With a coastline of approximately 15,000 kilometres New Zealanders have always had and continue to have a close affinity with the ocean. Working within a company whose occupation it is to take passengers out on harbour cruises and swimming with the dolphins we the staff at Black Cat Cruises are at the heart of it all and have been fortunate to have had special encounters with some of the less common, larger marine creatures.
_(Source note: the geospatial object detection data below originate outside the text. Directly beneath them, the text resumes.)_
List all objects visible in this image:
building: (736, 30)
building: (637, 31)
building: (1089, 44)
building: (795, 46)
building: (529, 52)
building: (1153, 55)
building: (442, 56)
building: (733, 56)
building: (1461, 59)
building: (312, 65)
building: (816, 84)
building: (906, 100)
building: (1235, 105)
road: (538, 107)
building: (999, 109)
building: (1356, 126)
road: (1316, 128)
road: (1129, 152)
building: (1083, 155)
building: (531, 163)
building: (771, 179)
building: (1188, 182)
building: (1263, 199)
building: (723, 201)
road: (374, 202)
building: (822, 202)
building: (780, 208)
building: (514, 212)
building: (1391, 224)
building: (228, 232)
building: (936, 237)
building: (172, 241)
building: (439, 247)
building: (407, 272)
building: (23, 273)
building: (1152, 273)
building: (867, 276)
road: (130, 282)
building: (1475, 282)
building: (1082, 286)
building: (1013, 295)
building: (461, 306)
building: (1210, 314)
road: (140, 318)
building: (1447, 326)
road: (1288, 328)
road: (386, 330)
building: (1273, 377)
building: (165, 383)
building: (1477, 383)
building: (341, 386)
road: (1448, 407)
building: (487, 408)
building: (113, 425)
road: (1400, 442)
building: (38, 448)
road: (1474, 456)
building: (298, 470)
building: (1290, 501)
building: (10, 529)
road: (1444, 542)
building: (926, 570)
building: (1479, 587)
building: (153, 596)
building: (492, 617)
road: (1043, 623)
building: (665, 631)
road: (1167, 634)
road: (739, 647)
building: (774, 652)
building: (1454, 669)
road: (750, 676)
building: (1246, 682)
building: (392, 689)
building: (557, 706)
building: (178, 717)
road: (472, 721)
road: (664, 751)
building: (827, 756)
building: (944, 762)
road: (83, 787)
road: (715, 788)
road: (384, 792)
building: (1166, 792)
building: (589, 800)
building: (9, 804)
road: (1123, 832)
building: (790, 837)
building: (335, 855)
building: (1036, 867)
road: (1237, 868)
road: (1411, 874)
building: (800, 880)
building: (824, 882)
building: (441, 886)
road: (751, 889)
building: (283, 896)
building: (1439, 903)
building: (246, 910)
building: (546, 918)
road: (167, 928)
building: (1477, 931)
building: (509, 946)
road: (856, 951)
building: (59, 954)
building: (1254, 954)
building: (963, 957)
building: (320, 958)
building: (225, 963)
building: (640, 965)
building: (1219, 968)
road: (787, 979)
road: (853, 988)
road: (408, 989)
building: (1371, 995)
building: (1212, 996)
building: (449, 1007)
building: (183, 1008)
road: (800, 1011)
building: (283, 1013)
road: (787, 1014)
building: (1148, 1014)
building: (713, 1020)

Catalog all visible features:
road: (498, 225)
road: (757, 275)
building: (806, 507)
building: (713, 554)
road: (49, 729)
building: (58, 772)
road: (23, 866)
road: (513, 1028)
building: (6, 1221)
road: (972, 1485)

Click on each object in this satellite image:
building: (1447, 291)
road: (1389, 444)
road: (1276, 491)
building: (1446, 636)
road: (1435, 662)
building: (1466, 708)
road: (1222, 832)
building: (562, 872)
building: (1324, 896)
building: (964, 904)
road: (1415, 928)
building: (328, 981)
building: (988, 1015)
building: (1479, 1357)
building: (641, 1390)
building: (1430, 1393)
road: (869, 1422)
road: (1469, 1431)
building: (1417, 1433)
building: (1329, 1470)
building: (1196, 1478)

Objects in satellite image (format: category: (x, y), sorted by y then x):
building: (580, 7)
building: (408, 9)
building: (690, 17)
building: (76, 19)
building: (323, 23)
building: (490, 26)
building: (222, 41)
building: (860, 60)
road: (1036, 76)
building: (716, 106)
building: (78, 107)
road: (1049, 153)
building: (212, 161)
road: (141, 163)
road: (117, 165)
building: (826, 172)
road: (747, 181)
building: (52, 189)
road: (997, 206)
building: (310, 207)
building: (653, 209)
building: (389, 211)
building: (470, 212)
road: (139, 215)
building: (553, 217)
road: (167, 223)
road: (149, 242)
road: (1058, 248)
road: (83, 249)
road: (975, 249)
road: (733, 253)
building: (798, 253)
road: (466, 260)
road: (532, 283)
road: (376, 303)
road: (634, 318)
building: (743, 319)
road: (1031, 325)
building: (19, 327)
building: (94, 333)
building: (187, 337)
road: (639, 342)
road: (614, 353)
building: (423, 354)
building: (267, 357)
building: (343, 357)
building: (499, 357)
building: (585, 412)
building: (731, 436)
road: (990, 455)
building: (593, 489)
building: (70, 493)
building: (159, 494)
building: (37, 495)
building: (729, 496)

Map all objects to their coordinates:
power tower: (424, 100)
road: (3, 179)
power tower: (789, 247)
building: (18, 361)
The latest exciting visitors to the peninsula waters have been the migrating Humpback whales. During the summer months the Humpback whales are down in their feeding grounds in Antarctic waters but during the winter months they make their way to their tropical South Pacific breeding grounds. Passing by in New Zealand’s coastal waters provides opportunities for Kiwis and ocean-goers alike to have close encounters with these whales. Humpback whales are easily identified by their distinctive knobbly dorsal fin, large pectoral fins (their scientific name Megaptera novaeangliae means big wings of New England) and heads covered with bumps (tubercles). They can grow to lengths of 15 metres, weigh between 30 – 40 tonnes and are known for their ‘singing’ and playful acrobatics. They are a baleen whale feeding by surging through the water with an open mouth then filtering the krill and fish from the water through their baleen (long keratin plates hanging from the top of the mouth).
Humpbacks are a stocky whale, meaning they are generally slow moving which not only makes them perfect for whale watching but made them a popular target for whalers in New Zealand waters during the 1800 and 1900’s. The Humpbacks were such an easy target that the reduction in their population reached a point that there were no individuals seen passing through the Cook Strait; normally a regular path made annually on their way north. Whaling stopped in New Zealand in 1964 and since then their population has been increasing with as many as 43 individual Humpbacks seen during a four week survey in the Cook Strait in 2010 and a record number of 73 for the 2011 survey.
Before the whalers and settlers came to New Zealand, Maori already had traditional, cultural and spiritual connections to whales of all kinds, including the Humpback. To some iwi or tribes whales were considered kaitiaki, guardians, guiding their ancestor’s canoes safely across the oceans to New Zealand. But they were also a source of food and materials used for creating jewellery or utensils, often making use of the resource when they became stranded on nearby beaches. Because of these connections the whales are often found in their myths, legends, carvings and songs.
These connections with the whales still hold true today and there are very few moments that can compare with being gently approached by a wild, 15 metre long whale and being so close that you feel the droplets of spray move across your skin and your hair being tussled by its breath as the whale exhales. There is nothing more pleasurable than introducing visitors to New Zealand and locals alike to our wildlife, each experience unique and special. So far this winter season we have been fortunate enough to have spent 5 days with different pods of whales varying from solitary individuals up to pods numbering 4. Behaviour differed amongst the pods with some of them steadily travelling north set on the warmer waters, while one curious individual spent it’s time visibly relaxed swimming on it’s back, waving it’s fins and even entering the harbour where it repeatedly approached our harbour cruise boat, Black Cat, in Akaroa, seemingly just as curious about the boat as the harbour cruise passengers were about it.
With the numbers of Humpback whales increasing in our waters we look forward to our future experiences with these seasonal visitors and are elated at the thought that this time next year, along with our passengers, we get to do it all again!